Talks are continuing with Hutchison Whampoa, but senior government sources said Delancey and Qatari Diar were now well ahead in the race. The development is seen as the most important large-scale residential sale in decades, because it will provide its buyer the opportunity to offer private rental accommodation on an unprecedented scale.

A senior source at the Olympic Delivery Authority, which is managing the sale, suggested Delancey’s bid had outshone its rivals. This was despite hard lobbying from the Wellcome Trust, which made an audacious bid in March to buy the entire 500 acre Olympic site for around £1bn, with plans to turn it into a massive science campus.

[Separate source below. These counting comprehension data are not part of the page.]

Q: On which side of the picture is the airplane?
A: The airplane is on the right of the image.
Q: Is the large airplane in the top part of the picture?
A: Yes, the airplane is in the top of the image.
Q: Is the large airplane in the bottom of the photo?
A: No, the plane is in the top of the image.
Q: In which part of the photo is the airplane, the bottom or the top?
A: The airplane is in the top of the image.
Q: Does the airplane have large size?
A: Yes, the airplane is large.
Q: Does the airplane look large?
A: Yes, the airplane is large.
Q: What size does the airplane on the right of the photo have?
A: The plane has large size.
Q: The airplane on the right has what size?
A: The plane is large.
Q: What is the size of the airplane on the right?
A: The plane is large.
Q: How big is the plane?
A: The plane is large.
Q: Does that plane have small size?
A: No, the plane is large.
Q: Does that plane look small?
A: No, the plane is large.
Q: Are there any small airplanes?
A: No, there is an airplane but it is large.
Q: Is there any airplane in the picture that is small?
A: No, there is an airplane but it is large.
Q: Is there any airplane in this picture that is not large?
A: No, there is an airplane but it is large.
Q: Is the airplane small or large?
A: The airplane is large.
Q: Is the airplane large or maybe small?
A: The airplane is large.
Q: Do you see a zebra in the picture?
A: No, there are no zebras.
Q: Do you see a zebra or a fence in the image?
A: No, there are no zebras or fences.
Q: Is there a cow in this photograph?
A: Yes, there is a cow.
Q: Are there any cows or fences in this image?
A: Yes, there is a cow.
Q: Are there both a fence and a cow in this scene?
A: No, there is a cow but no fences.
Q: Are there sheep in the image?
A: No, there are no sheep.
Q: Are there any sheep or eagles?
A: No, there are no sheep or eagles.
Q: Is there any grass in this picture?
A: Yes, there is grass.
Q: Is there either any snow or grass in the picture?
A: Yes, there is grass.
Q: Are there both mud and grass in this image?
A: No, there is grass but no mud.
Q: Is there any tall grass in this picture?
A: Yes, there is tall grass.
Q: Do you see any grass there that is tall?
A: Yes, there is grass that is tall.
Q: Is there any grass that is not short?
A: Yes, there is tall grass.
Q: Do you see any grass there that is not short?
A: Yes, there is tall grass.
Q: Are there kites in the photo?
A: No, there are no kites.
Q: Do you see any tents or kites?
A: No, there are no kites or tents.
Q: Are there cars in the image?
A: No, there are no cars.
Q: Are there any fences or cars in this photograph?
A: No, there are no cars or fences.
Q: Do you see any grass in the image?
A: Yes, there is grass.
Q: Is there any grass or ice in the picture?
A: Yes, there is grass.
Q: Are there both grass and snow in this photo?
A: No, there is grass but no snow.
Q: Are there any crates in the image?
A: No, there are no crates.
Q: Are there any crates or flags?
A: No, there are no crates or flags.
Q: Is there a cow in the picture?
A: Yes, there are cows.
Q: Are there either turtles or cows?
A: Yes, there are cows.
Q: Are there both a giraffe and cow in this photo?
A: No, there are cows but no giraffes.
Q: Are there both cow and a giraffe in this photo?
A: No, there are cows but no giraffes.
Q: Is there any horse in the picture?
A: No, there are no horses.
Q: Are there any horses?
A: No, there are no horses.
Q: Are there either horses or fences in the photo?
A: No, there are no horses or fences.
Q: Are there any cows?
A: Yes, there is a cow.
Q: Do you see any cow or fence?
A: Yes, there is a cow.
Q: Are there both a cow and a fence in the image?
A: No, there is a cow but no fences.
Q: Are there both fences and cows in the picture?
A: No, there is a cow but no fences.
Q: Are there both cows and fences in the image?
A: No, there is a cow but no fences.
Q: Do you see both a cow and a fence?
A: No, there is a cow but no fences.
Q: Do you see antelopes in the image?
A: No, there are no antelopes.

Wellcome said last week it would withdraw this bid if the Athletes Village was not part of the sale. Property Week’s source said:

“Of the three finalists, the Qatari Diar and Delancey bid has proved the strongest, and we are now in intensive discussions with them. Theirs was the strongest all-round proposal.
It was very well thought through and structured.”

It is understood that a final announcement on the decision could be several months away and there is no period of exclusivity yet, but the ODA is “talking mainly” to Delancey and Qatari Diar. Should they win, in 2013 they will take on 1,439 flats for sale or rent, and land that could yield 2,500 further homes.

The village could be the second significant London win for Qatari Diar this year. Last Thursday propertyweek.com revealed that it was frontrunner to redevelop the Shell Centre on the South Bank alongside Canary Wharf.